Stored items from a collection

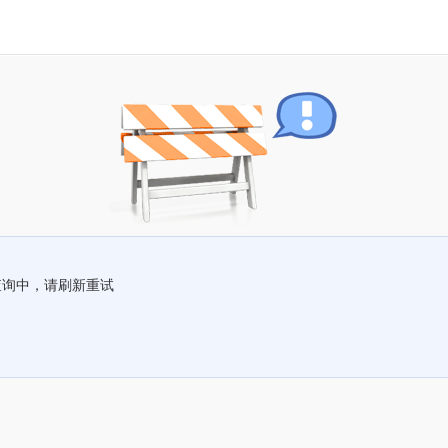
查询中，请刷新重试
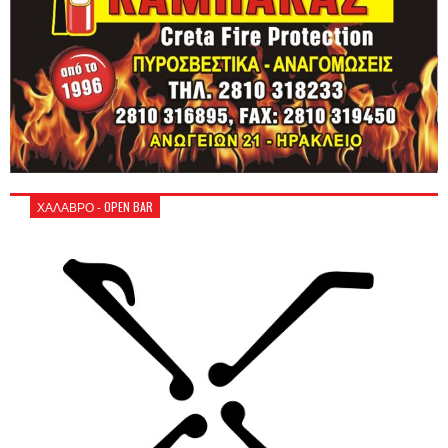
ΧΑΛΑΒΡΟ - OPEN BAR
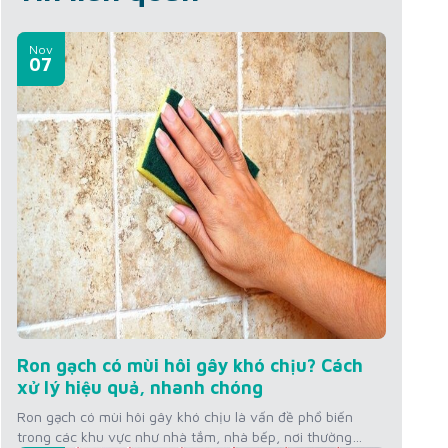
Nov
07
Ron gạch có mùi hôi gây khó chịu? Cách
xử lý hiệu quả, nhanh chóng
Ron gạch có mùi hôi gây khó chịu là vấn đề phổ biến
trong các khu vực như nhà tắm, nhà bếp, nơi thường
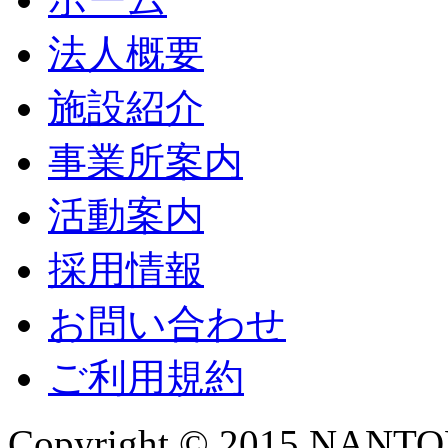
法人概要
施設紹介
事業所案内
活動案内
採用情報
お問い合わせ
ご利用規約
Copyright © 2015 NANTOKA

## Task requirements
Write the records above out again word for word, skipping each picture.

## Finished task
查询中，请刷新重试
ΧΑΛΑΒΡΟ - OPEN BAR
Nov
07
Ron gạch có mùi hôi gây khó chịu? Cách
xử lý hiệu quả, nhanh chóng
Ron gạch có mùi hôi gây khó chịu là vấn đề phổ biến
trong các khu vực như nhà tắm, nhà bếp, nơi thường
法人概要
施設紹介
事業所案内
活動案内
採用情報
お問い合わせ
ご利用規約
Copyright © 2015 NANTOKA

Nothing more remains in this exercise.